╭─ Text excerpt
Why You Need a Cell Phone Reimbursement Policy + Template

Why You Need a Cell Phone Reimbursement Policy + Template
Contents

With so much of the global workforce now working from home, many companies are creating cell phone reimbursement policies for the first time ever. At organizations that went remote during the pandemic, employees are using personal phones for work to adjust to this shift. And businesses that have formed since then are deciding between issuing company-owned phones or requiring staff to use their own devices and reimbursing them for work-related usage. 

Many employees also prefer using their personal mobile devices for work rather than having two mobiles. 

A cell phone reimbursement policy explains how your company pays employees back for the costs they incur when they use personal phones for work. A comprehensive policy outlines what type of phone use is eligible for reimbursement, how phone use is reimbursed, expectations for phone usage and availability, and more.

Keep reading to learn why you need a cell phone reimbursement policy, what it should cover, how to calculate cell phone reimbursement rates, and whether reimbursements count as income. You’ll also find our sample cell phone reimbursement policy template, so you don’t have to put off introducing your company’s policy any longer.

Why do I need a cell phone reimbursement policy?

A cell phone reimbursement is no longer a perk; it’s essential to running a modern business. Here’s why your company needs a cell phone reimbursement policy.

Increased use of mobile devices in the workplace

Cell phones are becoming increasingly common in the workplace for two reasons.

First, businesses and their employees increasingly rely on mobile apps to simplify work. Teammates are staying in touch after hours, out of the office, and on-the-go via email apps and Slack. Employees who travel for work use apps to track mileage and save expense receipts. A study by Samsung and Frost & Sullivan found that one in two employees uses work-related apps such as these on their mobile devices.

Second, employees that once relied on office phones for work no longer have access to their landlines since many companies are working remotely due to the pandemic. For example, sales executives who spend all day calling potential customers now have to use their personal cell phones to complete these calls.

The popularity of cell phone reimbursement policies confirms the omnipresence of mobile devices in the workplace. Another Samsung study found that in 2016, 75% of firms provided stipends to employees using personal phones for work. In 2018, that figure rose to 89%. If that study were redone today, that number would be higher still due to the prevalence of remote work.
╰─
● **Task A**: In the article on cell phone reimbursement policies, rewrite the paragraph beginning "First, businesses and their employees" as a short bulleted list that keeps its main facts.
● **Task B**: Write the next part of the article on cell phone reimbursement policies, continuing from its final sentence.
╭─ Exercise data
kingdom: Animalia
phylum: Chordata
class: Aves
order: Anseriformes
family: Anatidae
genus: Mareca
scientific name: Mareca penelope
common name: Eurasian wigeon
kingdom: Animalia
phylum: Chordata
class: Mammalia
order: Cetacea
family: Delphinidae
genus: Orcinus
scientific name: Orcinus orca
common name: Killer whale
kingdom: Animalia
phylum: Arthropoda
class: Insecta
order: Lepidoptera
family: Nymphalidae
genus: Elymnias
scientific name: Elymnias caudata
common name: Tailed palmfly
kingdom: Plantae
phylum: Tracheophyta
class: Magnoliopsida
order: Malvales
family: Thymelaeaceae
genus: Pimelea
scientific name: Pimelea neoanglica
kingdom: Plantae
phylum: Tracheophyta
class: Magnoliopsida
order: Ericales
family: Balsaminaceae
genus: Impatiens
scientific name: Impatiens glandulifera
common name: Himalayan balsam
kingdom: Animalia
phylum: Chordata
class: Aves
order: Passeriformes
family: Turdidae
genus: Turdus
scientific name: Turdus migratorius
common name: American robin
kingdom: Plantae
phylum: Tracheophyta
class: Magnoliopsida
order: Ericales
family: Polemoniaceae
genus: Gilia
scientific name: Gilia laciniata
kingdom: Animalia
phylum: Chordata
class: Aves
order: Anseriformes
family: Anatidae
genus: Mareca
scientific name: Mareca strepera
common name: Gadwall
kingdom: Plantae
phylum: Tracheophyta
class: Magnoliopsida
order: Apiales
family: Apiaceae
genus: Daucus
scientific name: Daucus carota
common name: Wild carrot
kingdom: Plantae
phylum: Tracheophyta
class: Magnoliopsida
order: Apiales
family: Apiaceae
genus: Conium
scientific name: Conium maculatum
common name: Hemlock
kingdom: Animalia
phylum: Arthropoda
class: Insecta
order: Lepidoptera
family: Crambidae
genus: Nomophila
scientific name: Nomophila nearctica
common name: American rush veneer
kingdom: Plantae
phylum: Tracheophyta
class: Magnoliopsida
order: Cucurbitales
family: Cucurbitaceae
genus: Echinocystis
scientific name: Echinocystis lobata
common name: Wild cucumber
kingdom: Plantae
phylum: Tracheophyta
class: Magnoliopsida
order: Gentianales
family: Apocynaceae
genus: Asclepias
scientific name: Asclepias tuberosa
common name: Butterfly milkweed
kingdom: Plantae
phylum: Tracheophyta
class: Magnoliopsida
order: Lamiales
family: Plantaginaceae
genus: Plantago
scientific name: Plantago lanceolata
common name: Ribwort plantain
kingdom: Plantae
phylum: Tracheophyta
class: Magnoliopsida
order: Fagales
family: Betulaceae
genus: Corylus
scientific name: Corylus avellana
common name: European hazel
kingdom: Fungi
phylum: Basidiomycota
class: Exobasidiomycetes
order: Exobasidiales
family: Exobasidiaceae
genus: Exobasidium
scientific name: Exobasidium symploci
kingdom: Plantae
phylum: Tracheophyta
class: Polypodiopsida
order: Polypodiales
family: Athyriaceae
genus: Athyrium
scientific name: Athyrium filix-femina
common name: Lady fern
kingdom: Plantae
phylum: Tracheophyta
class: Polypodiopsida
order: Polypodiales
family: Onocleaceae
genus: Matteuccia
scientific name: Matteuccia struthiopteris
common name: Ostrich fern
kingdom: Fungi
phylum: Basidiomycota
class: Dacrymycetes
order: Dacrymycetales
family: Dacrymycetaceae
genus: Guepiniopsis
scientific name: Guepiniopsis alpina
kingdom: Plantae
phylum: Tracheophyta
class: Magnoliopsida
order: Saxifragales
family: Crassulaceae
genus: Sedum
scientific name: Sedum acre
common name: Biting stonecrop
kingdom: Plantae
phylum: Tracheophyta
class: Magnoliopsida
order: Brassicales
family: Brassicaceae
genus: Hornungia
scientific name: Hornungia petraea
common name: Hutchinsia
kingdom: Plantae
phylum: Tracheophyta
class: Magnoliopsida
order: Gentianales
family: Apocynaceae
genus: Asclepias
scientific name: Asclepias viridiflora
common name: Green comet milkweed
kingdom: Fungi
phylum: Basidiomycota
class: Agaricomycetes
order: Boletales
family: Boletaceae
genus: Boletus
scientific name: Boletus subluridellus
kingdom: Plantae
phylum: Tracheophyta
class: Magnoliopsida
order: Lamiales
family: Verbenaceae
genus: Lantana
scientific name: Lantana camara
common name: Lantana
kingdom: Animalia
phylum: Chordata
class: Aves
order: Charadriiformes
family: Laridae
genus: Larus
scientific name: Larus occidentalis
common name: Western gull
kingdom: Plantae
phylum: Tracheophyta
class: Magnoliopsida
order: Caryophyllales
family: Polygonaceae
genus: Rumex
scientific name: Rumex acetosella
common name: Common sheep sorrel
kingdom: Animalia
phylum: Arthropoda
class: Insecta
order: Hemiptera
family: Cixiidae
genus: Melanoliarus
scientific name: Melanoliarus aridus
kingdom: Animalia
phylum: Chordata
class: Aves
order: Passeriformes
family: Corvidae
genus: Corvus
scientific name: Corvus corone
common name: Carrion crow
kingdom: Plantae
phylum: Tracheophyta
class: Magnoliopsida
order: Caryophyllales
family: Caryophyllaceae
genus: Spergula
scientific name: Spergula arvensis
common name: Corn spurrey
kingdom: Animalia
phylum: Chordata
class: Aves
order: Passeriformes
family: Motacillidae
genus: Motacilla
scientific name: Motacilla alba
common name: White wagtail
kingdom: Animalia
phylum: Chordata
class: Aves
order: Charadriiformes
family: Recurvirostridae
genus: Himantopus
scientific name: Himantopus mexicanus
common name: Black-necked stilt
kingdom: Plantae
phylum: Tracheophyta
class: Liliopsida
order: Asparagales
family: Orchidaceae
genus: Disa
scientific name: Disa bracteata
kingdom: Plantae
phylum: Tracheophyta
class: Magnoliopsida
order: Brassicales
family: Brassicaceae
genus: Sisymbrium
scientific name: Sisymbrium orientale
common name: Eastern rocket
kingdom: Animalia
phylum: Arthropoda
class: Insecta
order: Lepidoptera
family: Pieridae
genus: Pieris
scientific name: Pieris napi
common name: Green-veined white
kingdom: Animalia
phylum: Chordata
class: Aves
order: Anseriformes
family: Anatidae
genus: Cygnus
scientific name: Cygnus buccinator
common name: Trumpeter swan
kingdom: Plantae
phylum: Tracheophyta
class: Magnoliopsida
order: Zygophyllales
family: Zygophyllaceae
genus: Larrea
╰─
● **Exercise answer A**:
- Businesses and employees increasingly rely on mobile apps to simplify work.
- Teammates use email apps and Slack to stay in touch after hours, outside the office, and on the go.
- Employees who travel for work use apps to track mileage and save expense receipts.
- A Samsung and Frost & Sullivan study found that one in two employees uses such work-related apps on their mobile devices.

● **Exercise answer B**:
Legal requirements 

In some states, it is illegal for employees to take on their company’s operating expenses. Therefore, if your company operates in one of the following states, you don’t have a choice in whether or not you should reimburse staff for the costs associated with work-related cell phone use:

  • District of Columbia
  • California
  • Illinois
  • Iowa
  • Massachusetts
  • Minnesota
  • Montana
  • New Hampshire
  • New York
  • Pennsylvania

These states require businesses to reimburse staff for business expenses they pay for out of pocket.

Employee productivity and satisfaction 

Even if you’re not legally required to cover your employees’ work-related cell phone costs, doing so can increase productivity and satisfaction, helping your company boost performance and reduce costly staff turnover.  

Thanks to work-related mobile apps, employees no longer have to be on their computers to work. They can respond to emails, reach out to a team member via Slack, or even take a video call while working from home or out and about. The Samsung and Frost & Sullivan study found that because they make it easier to work anytime, anywhere, cell phones enable employees to work an additional 58 minutes each day. That translates into a 34% increase in productivity.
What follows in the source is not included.